* **WHAT TO PRODUCE**
Apart from the images, reproduce every record word for word.

* **DATASET RECORDS**
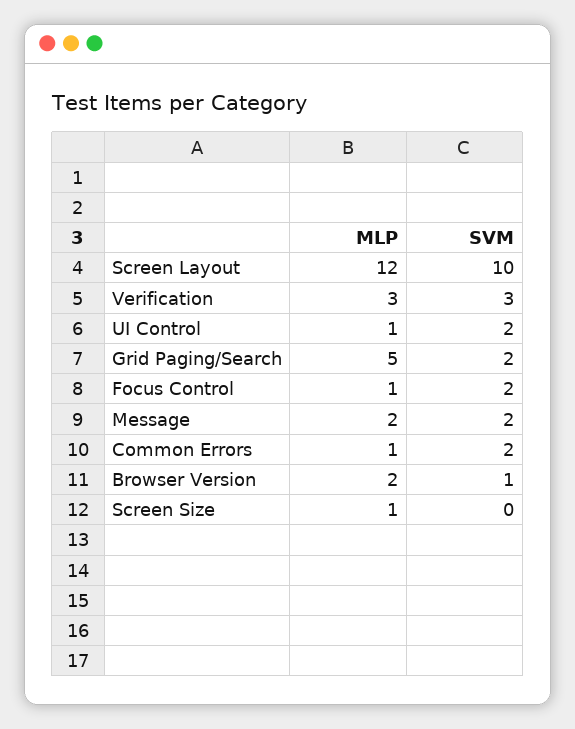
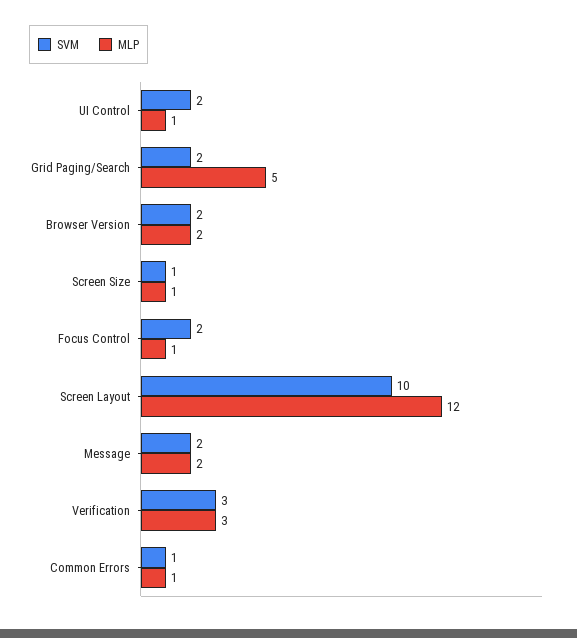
  {
    "MLP": {
      "Screen Layout": 12,
      "Verification": 3,
      "UI Control": 1,
      "Grid Paging/Search": 5,
      "Focus Control": 1,
      "Message": 2,
      "Common Errors": 1,
      "Browser Version": 2,
      "Screen Size": 1
    },
    "SVM": {
      "Screen Layout": 10,
      "Verification": 3,
      "UI Control": 2,
      "Grid Paging/Search": 2,
      "Focus Control": 2,
      "Message": 2,
-     "Common Errors": 2,
+     "Common Errors": 1,
-     "Browser Version": 1,
+     "Browser Version": 2,
-     "Screen Size": 0
+     "Screen Size": 1
    }
  }

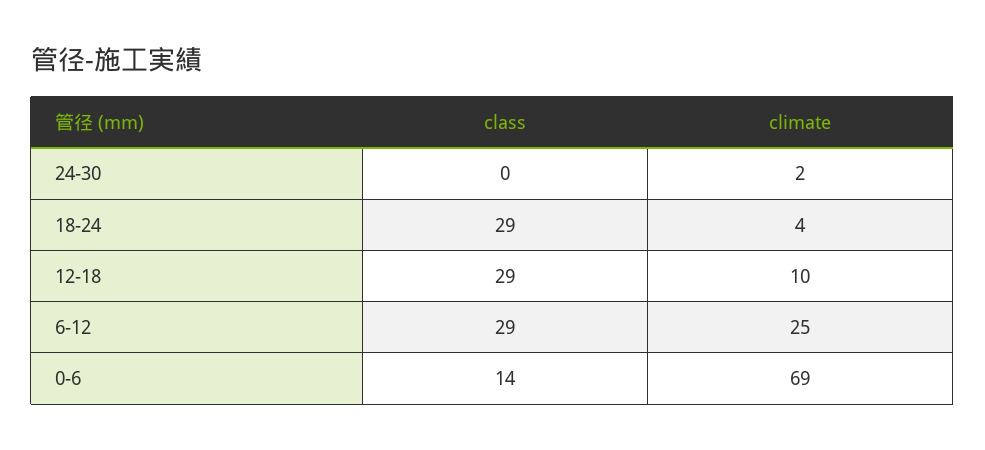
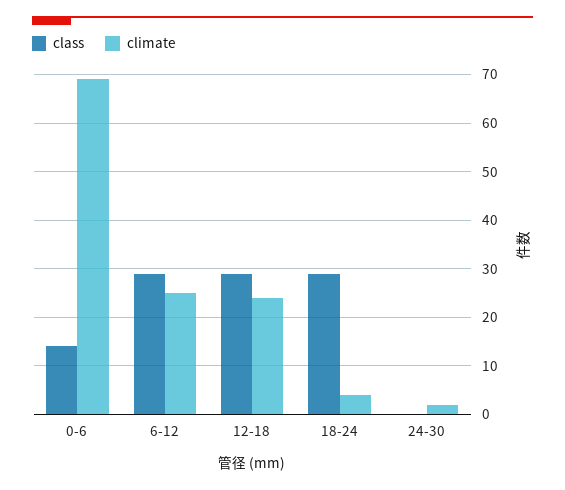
  {
    "class": {
      "24-30": 0,
      "18-24": 29,
      "12-18": 29,
      "6-12": 29,
      "0-6": 14
    },
    "climate": {
      "24-30": 2,
      "18-24": 4,
-     "12-18": 10,
+     "12-18": 25,
      "6-12": 25,
      "0-6": 69
    }
  }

* **ANSWER BELOW**
  {
    "MLP": {
      "Screen Layout": 12,
      "Verification": 3,
      "UI Control": 1,
      "Grid Paging/Search": 5,
      "Focus Control": 1,
      "Message": 2,
      "Common Errors": 1,
      "Browser Version": 2,
      "Screen Size": 1
    },
    "SVM": {
      "Screen Layout": 10,
      "Verification": 3,
      "UI Control": 2,
      "Grid Paging/Search": 2,
      "Focus Control": 2,
      "Message": 2,
-     "Common Errors": 2,
+     "Common Errors": 1,
-     "Browser Version": 1,
+     "Browser Version": 2,
-     "Screen Size": 0
+     "Screen Size": 1
    }
  }

  {
    "class": {
      "24-30": 0,
      "18-24": 29,
      "12-18": 29,
      "6-12": 29,
      "0-6": 14
    },
    "climate": {
      "24-30": 2,
      "18-24": 4,
-     "12-18": 10,
+     "12-18": 25,
      "6-12": 25,
      "0-6": 69
    }
  }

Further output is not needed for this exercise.